In the final panel of the day, three compelling papers were given on cultural and political performances of masculinity. We began with Ciaran Leinster’s (University of Seville) analysis of Arthur Miller’s play, The Ride Down Mt. Morgan (1991). Miller’s play tests conventional sexual morality of Reaganite politics and presents an absurd liberal masculinity. Following Leinster was Natalia Kovalyova (UCD Clinton Institute) and her interpretation of Barry Jenkins’ 2016 film Moonlight. Kovalyova proposed, via audience reception theory, that Moonlight does not contain any ‘big’ didactic politics on black masculinity. However, it does contain key messages of empathy and love, thus encouraging new ways of looking. The panel culminated with Catherine Casey’s (University College Dublin) analysis of Trump’s performance of presidential masculinity. Utilising Michael Kimmel’s presidential masculine archetypes, she argued that Trump enacts the ‘self-made man’ role. Crucially, he imbues it with hyper-masculine white anger; his slogan of ‘Make America Great Again’ being the ‘clarion call’ for whiteness. During the discussion Casey’s choice of archetype was questioned but her argument was compelling—and indeed urgent—in understanding the variations of white masculinity that Trump’s presidency has brought to light.

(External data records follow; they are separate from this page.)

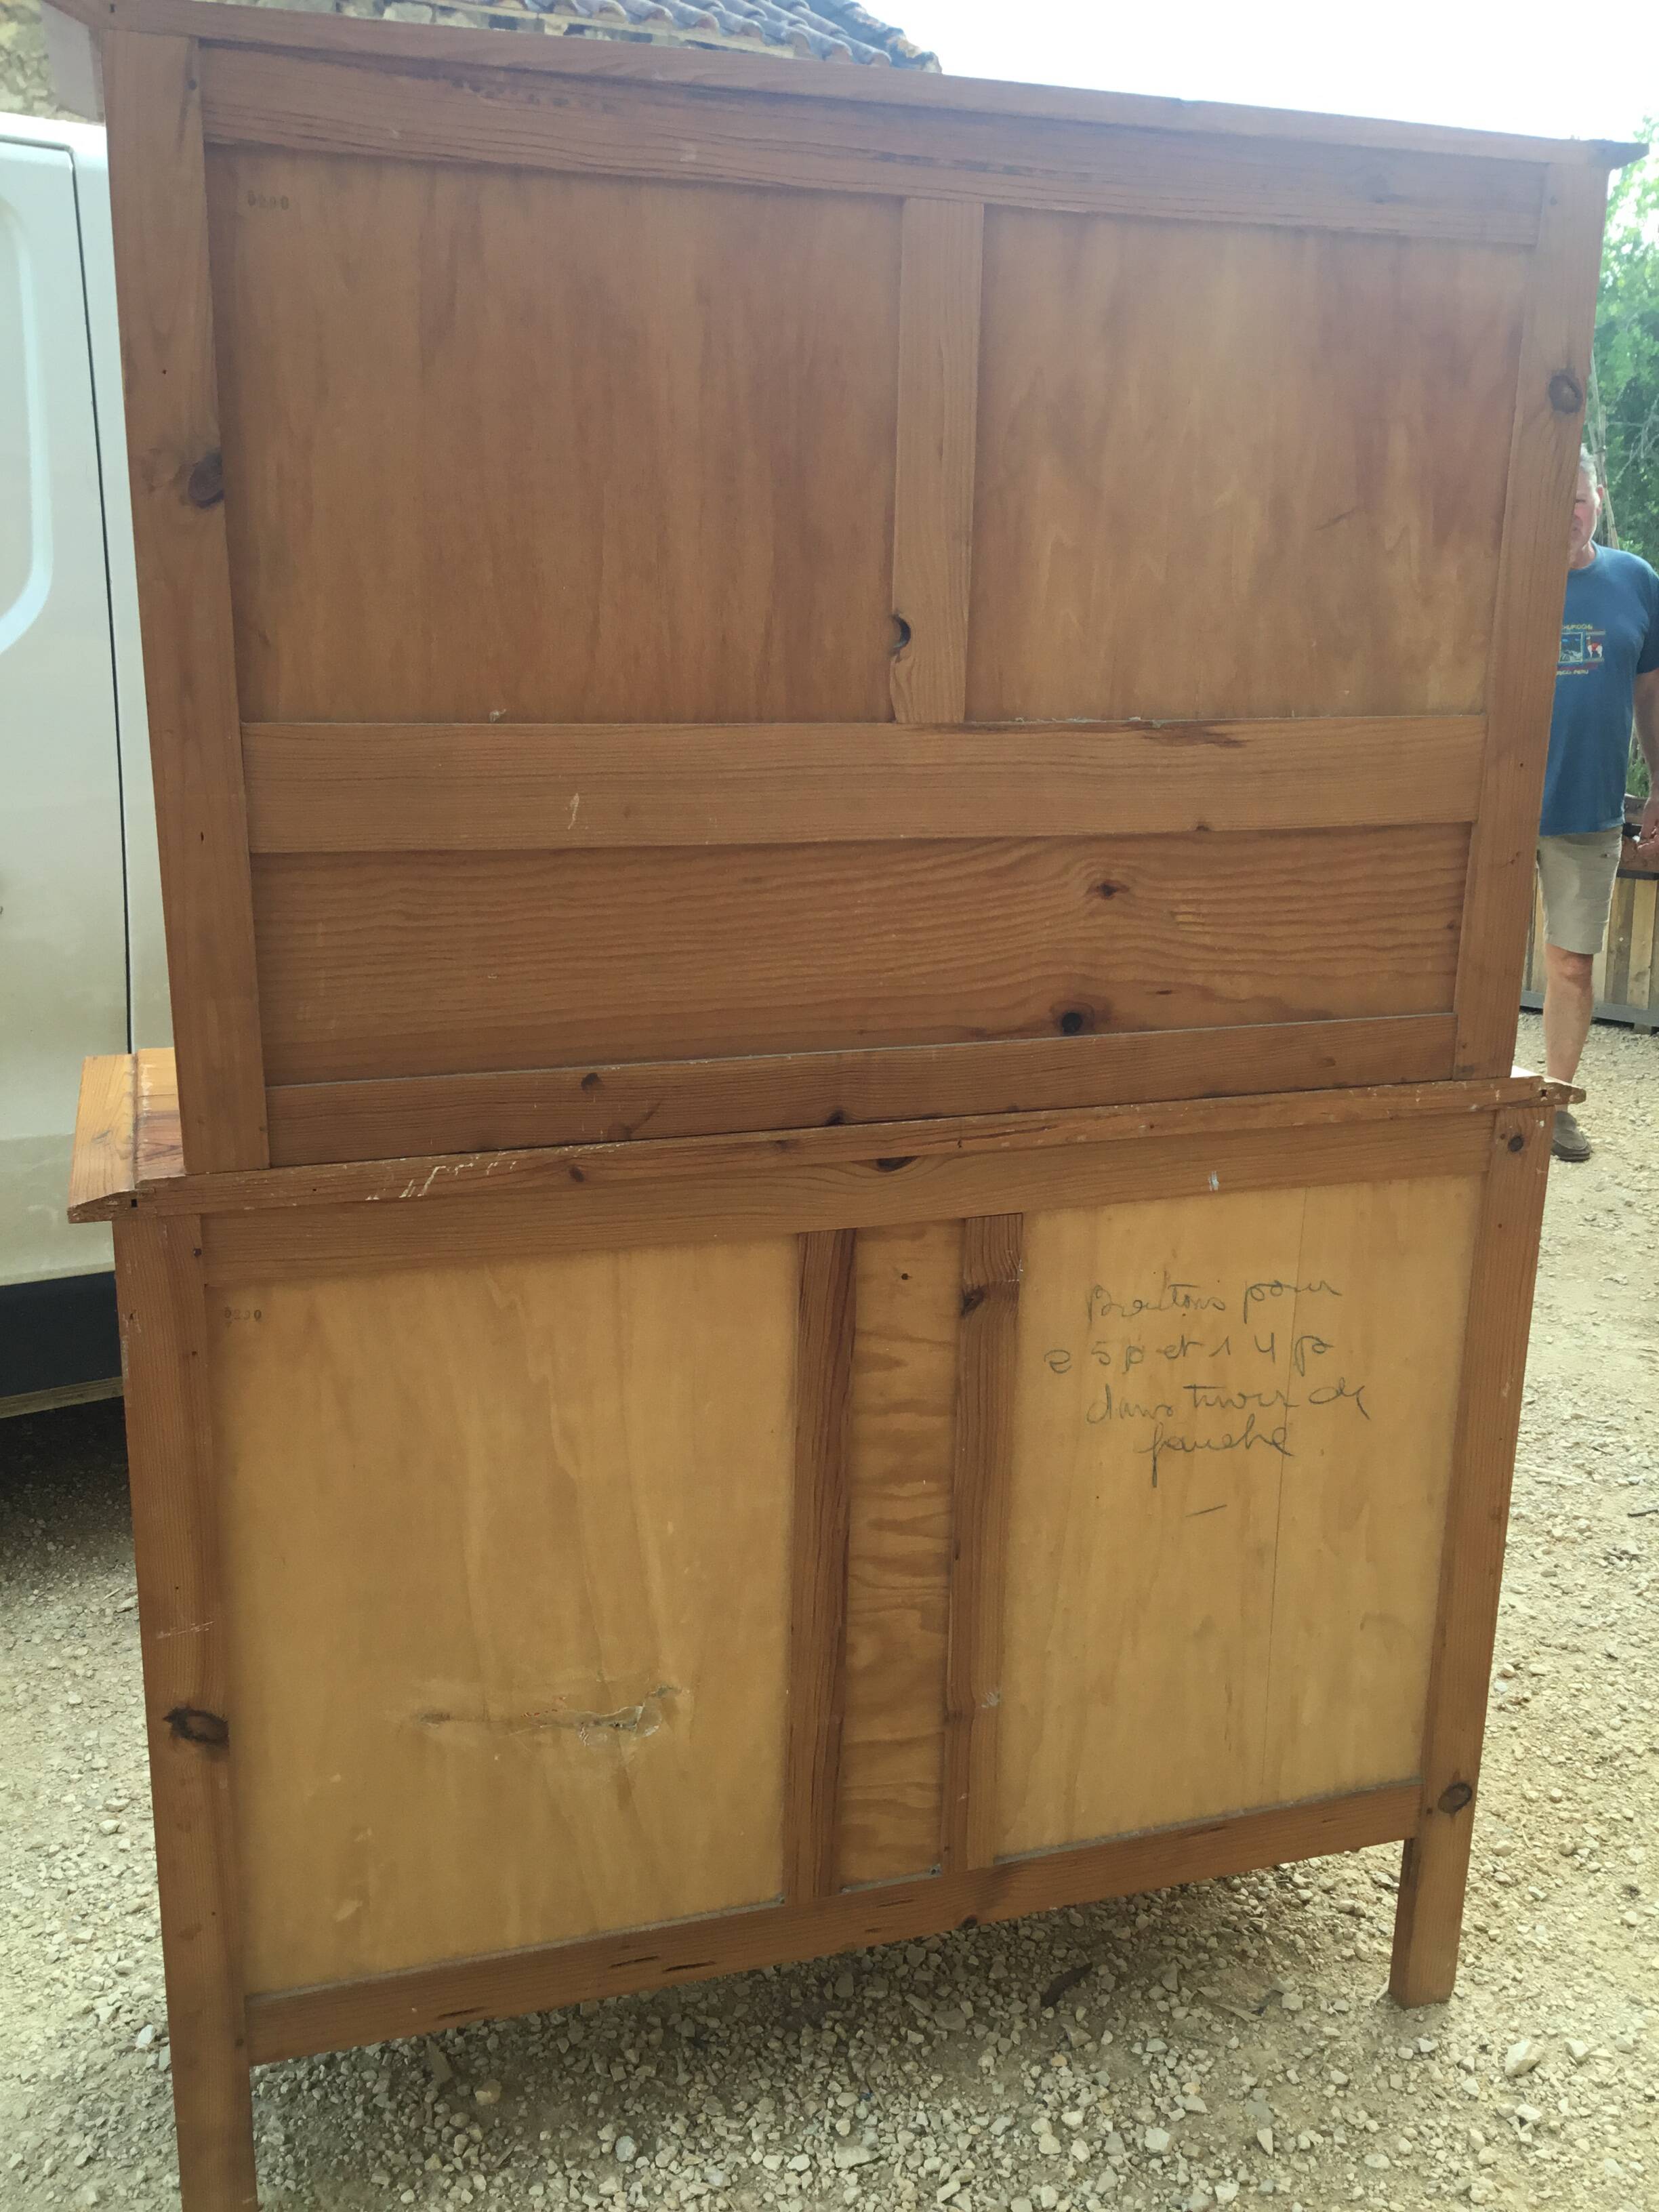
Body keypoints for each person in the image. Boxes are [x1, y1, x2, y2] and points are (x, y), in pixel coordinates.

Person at [1537, 450, 1659, 1160]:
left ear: (1600, 498)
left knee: (1572, 966)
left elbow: (1651, 696)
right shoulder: (1504, 577)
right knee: (1473, 960)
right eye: (1556, 501)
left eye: (1579, 499)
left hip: (1588, 805)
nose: (1570, 515)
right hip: (1503, 806)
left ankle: (1554, 1103)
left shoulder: (1637, 582)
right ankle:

After the final panel, we gathered for closing remarks and prize announcements (including the WTM Riches Essay Prize, awarded to Colin Wheatley from UCD). Closing in on a year of turbulence and violence, the symposium’s question of American unity was extremely pertinent. The relationship between past and present, language and truth, healing and communities, and narrative, trauma, and identity emerged throughout the day. The symposium offered considered meditations on America, showing that its current political state is perhaps not an aberration but a heightening of conflicts and exclusions that have always been present in this purportedly ‘perfect’ union.